*Passage shown*
--

Welcome to the sloe black, slow, black, crow black, fishing boat bobbing sea ……
Valley Artists is proud to present, as its first production of 2018, Dylan Thomas’s undisputed masterpiece Under Milk Wood.
Written originally as a radio play (1954), Under Milk Wood has been adapted over the years for both television and film – two films, in fact, the first featuring Richard Burton and Elizabeth Taylor. This Valley Artists production was conceived and adapted for the stage by Chris Davey and collaborator, Director Janine Oliver.
Under Milk Wood is an affectionate and hilarious portrait of a day in the life of the small Welsh fishing village of Llareggub. We arrive with the dawn, and walk through the day, exploring the dreams and desires, loves and regrets, of a host of unforgettable characters,such as blind Captain Cat, Mrs Organ Morgan, Lord Cut Glass, Nogood Boyo and Bessie Bighead.
Indeed, there are 57 roles in the play. It’s a testament to Valley Artists’ professionalism that those characters are played by 15 actors – one a child.
The lyrical language, humour and characterisation of Under Milk Wood reflect the joys and despairs of age and youth and celebrate how beautiful and strange life can be.
A Short History of the Short Life of the Writer.

--

*Recorded information*
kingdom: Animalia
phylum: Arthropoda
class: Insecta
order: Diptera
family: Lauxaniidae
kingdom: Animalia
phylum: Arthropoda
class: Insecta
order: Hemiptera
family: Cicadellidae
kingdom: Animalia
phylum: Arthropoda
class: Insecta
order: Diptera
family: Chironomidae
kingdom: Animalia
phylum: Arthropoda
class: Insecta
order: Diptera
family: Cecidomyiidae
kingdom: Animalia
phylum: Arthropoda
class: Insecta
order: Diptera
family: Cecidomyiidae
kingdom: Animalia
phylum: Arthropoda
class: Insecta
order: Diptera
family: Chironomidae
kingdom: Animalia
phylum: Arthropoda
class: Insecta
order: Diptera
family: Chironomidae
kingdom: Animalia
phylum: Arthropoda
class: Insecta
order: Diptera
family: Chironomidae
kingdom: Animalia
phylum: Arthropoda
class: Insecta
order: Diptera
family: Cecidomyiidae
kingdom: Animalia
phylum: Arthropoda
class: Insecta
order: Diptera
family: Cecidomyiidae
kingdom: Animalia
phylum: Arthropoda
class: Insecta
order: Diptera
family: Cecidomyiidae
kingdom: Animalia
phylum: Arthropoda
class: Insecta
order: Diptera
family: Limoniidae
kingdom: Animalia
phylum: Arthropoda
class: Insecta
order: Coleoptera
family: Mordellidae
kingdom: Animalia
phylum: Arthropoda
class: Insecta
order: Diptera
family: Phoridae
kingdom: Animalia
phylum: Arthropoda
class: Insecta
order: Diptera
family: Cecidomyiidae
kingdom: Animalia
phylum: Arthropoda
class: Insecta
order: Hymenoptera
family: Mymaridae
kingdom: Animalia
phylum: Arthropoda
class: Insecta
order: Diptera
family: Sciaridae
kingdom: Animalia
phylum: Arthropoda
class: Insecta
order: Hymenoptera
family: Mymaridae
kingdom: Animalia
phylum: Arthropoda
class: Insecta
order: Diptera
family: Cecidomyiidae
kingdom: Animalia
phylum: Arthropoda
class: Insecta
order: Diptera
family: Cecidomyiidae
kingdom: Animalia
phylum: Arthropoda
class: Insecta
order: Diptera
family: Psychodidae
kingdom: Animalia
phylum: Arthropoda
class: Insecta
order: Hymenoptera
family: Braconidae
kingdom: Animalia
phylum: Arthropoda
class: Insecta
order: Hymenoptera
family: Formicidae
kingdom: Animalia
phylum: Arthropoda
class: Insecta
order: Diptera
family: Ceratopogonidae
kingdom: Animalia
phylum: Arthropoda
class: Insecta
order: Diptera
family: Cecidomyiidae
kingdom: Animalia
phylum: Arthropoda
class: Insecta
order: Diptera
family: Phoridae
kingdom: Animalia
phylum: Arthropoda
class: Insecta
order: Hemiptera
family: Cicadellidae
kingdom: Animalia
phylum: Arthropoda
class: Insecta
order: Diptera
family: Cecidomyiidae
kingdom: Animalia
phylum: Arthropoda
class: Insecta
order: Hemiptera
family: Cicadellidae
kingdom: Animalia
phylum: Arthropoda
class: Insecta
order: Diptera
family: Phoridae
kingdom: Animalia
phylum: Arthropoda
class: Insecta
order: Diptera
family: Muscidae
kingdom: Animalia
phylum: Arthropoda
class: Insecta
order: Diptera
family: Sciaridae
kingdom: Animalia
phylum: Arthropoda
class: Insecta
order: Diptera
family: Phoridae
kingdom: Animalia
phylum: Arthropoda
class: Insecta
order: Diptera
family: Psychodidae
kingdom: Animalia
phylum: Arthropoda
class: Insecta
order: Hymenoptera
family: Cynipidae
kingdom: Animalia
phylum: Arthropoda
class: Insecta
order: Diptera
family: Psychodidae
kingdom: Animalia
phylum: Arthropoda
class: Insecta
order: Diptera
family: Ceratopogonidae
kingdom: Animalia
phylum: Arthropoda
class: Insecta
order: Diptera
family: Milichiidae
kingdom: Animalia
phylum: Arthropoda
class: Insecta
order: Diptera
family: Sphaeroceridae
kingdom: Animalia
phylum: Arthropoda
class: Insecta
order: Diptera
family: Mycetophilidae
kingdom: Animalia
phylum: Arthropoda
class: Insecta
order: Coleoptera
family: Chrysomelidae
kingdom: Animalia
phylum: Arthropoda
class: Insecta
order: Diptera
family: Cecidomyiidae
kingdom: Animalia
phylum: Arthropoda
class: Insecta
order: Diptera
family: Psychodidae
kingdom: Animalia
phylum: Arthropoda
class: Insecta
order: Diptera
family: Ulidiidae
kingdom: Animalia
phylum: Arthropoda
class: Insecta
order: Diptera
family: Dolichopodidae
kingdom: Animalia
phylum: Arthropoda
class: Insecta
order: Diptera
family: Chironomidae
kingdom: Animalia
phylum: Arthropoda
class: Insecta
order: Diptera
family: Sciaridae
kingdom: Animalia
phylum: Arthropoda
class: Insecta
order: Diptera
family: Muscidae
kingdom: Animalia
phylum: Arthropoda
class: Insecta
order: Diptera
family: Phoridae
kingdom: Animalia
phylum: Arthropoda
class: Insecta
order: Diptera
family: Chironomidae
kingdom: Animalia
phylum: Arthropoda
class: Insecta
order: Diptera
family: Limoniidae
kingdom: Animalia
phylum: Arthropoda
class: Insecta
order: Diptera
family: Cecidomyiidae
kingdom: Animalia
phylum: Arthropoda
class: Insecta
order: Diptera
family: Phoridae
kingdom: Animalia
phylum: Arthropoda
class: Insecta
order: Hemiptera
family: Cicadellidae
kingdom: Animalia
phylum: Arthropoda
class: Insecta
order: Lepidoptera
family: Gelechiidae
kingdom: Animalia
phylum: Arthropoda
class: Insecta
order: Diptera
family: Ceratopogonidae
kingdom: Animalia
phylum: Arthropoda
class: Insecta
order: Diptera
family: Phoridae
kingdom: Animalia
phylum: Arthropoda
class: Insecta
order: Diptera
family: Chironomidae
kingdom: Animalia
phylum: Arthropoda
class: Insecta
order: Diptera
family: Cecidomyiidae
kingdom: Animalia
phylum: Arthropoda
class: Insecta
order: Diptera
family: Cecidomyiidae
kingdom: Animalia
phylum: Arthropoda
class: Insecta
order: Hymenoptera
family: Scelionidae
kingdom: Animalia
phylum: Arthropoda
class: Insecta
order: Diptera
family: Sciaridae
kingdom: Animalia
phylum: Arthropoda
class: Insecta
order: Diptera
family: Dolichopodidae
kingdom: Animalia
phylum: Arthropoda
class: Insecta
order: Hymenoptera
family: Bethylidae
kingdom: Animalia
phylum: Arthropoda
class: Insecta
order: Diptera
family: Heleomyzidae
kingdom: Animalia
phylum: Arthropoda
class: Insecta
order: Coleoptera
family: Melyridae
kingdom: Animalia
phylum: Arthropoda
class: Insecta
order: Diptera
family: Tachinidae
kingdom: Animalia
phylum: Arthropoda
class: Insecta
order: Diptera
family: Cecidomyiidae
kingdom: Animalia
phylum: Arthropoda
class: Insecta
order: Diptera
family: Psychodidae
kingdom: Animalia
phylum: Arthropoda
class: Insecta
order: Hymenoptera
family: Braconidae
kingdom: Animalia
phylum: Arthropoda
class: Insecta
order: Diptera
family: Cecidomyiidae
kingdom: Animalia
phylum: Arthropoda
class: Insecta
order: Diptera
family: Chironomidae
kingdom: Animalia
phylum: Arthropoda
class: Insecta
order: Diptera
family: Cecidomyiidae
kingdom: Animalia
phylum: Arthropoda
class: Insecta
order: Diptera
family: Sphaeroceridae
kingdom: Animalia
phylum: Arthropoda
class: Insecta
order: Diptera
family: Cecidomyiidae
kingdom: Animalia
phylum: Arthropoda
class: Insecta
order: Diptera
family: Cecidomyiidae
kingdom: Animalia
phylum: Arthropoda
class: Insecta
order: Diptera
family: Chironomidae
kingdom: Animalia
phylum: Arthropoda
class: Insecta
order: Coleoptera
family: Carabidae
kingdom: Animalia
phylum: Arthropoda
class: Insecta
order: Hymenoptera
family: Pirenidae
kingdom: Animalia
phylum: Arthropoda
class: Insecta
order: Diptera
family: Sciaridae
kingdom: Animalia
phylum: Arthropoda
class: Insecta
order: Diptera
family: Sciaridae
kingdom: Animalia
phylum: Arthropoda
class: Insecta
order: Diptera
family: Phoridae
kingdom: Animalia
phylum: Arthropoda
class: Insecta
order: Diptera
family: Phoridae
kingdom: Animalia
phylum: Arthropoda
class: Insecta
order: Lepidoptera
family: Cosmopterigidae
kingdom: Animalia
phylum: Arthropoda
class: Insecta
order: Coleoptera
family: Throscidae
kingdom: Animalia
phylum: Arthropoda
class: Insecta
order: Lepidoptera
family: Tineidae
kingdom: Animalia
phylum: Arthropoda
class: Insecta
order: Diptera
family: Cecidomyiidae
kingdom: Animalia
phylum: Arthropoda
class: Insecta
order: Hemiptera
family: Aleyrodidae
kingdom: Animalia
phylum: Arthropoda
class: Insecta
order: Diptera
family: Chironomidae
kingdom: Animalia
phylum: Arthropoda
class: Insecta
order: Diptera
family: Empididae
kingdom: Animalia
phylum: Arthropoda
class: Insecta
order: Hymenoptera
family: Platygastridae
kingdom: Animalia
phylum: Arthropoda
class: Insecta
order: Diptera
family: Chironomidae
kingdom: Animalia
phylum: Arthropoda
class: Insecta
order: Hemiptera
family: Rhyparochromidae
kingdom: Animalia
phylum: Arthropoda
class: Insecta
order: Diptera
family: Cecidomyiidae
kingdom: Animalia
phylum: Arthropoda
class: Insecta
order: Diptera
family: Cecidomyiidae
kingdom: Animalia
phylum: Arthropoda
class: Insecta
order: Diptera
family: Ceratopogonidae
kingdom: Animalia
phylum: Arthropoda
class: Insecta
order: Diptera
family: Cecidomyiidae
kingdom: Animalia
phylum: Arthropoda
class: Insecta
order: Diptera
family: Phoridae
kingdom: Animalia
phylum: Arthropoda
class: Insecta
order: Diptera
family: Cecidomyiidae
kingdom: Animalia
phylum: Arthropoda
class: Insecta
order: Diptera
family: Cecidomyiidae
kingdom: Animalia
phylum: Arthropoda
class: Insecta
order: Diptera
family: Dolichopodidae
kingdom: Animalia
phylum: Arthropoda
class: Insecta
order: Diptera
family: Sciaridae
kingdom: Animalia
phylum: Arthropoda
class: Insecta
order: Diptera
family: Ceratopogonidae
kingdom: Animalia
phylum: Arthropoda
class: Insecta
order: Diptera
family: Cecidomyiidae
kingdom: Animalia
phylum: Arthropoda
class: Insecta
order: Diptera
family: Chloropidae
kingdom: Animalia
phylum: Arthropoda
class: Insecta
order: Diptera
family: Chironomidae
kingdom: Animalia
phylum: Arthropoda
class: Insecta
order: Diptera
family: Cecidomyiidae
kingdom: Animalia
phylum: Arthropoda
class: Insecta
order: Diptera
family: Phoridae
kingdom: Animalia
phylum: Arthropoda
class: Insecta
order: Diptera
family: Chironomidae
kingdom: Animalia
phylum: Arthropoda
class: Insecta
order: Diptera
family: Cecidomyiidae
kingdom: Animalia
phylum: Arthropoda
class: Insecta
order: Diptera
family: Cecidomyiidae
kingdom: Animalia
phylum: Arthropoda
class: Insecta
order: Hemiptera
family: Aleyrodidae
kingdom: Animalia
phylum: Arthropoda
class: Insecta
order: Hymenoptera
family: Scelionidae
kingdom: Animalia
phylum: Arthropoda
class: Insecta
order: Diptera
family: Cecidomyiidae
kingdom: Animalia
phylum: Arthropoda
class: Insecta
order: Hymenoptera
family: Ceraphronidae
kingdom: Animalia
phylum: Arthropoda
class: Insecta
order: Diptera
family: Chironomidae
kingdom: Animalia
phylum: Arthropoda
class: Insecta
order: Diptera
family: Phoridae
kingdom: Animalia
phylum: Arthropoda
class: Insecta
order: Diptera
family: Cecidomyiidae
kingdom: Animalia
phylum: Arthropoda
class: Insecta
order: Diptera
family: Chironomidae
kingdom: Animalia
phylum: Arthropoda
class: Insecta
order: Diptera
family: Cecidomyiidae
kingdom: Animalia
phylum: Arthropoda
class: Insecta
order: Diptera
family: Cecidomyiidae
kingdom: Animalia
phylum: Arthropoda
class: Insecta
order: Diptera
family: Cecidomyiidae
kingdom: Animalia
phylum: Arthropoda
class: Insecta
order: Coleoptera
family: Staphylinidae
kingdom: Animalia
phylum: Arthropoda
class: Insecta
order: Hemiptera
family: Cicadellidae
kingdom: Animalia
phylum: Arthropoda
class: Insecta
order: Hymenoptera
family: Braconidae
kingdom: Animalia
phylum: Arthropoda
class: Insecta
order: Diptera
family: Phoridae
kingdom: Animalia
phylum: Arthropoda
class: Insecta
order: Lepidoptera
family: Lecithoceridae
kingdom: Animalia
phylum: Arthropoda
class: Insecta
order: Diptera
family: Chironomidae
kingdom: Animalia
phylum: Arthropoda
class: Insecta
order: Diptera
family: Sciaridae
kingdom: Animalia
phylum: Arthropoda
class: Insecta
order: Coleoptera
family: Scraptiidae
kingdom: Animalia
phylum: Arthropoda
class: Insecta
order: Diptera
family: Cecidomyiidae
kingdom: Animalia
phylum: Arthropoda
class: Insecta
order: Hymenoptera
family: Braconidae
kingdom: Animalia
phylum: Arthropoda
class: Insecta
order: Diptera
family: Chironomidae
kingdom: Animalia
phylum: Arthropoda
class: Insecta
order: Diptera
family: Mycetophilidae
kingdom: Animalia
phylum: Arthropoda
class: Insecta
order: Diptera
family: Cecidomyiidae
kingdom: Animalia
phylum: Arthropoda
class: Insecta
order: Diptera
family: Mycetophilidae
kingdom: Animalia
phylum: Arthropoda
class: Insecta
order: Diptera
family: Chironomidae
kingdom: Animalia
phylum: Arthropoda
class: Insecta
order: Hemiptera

--

*Required action*
Please rewrite the paragraph of the Under Milk Wood notice above that begins "Written originally as a radio play" as a short bulleted list that keeps its main facts.

*Task response*
- Under Milk Wood was first written as a radio play (1954).
- It has been adapted for television and twice for film. The first film featured Richard Burton and Elizabeth Taylor.
- Chris Davey and Director Janine Oliver conceived and adapted this Valley Artists production for the stage.